Paradoxe : plus les pneus sont sophistiqués, plus leur prix augmente. Or, plus les pneus sont chers, moins ils sont accessibles au commun des automobilistes dont le souci est de s’équiper au meilleur prix.
Quand acheter un pneu devient un casse-tête éthique
L’achat d’un pneu demeurait jusqu’à très récemment un judicieux arbitrage dans le cadre d’un budget limité (et peu fluctuant) entre sécurité des passagers, longévité du pneu et stricte conformité avec le Code de la route. Il a toujours existé une relation très directe entre la sécurité et le prix des pneus, comme le montrent très clairement les essais comparatifs réalisés récemment par le Touring Club de Suisse, qui mettent en évidence la dangerosité de certains pneus à très bas coût.
Mais depuis peu, l’automobiliste est sommé de faire entrer dans l’équation les problèmes de déforestation au Cambodge ou en Indonésie, les conséquences à 20 ou 30 ans du changement climatique, les potentielles pénuries d’eau douce dans certaines régions de France, voire l’innocuité pour la faune des particules de son pneu lorsqu’il roule. N’est-ce pas un peu trop lui demander ?
L’automobiliste n’est pas seul à être impliqué. Les transporteurs routiers, grands useurs de pneus poids lourds, délaissent le rechapage – pourtant parfaitement maîtrisé technologiquement – au profit de pneus low cost jetables. Ce choix est écologiquement aberrant, économiquement déraisonnable à long terme, mais payant à court terme. Le rechapage permettrait de créer de l’emploi local, tout en réduisant de 70 % l’utilisation de matières premières et leur transport. Pourtant, sa part a été divisée par deux en dix ans.
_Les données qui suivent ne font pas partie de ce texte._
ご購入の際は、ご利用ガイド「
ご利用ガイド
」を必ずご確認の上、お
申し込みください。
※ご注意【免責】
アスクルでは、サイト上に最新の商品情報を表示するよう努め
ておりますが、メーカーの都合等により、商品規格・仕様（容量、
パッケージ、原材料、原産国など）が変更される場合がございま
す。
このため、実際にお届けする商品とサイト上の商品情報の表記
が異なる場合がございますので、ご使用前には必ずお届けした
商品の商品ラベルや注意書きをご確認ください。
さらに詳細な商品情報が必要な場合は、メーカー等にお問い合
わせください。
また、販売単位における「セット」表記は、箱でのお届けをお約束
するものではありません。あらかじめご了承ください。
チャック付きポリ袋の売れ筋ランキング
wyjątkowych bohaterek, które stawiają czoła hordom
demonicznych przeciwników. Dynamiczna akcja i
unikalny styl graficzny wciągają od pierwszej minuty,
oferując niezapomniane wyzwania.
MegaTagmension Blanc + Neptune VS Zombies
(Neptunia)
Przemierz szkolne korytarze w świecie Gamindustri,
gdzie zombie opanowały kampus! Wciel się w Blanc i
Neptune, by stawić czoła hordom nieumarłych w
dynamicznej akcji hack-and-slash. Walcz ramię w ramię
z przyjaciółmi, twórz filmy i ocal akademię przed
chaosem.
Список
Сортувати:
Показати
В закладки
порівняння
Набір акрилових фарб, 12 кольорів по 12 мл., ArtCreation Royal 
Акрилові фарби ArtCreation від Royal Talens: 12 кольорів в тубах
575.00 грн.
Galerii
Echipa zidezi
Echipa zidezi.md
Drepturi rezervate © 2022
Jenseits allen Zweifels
Dans un contexte où l’on clame l’importance de l’écoresponsabilité, cette évolution est un non-sens. D’autant plus que certains fabricants de pneus low cost garantissent désormais la rechapabilité de leurs produits.
Fuite industrielle : quand la France regarde partir ses usines
Les industriels ont massivement quitté la France pour s’implanter à proximité des usines automobiles, désormais basées en Espagne, en Italie, en Europe de l’Est, en Afrique du Nord ou en Chine. Ils y trouvent des unités plus modernes, des coûts salariaux réduits et des avantages fiscaux plus attractifs.
Les fermetures successives d’usines chez Bridgestone, Continental, Goodyear et Michelin n’ont manifestement pas servi de leçon. Malgré les protestations de façade, les représentants politiques retournent bien vite à leurs bureaux pour élaborer de nouvelles normes et réglementations, dont le principal effet est d’alourdir les charges, d’augmenter les prix et d’affaiblir encore un peu plus notre compétitivité.
Avant qu’il ne soit trop tard, et que l’industrie du pneumatique ne quitte définitivement le territoire, le gouvernement doit agir en urgence pour enrayer cette spirale infernale. Il en va de notre souveraineté industrielle, de nos emplois et de l’avenir de toute une filière stratégique.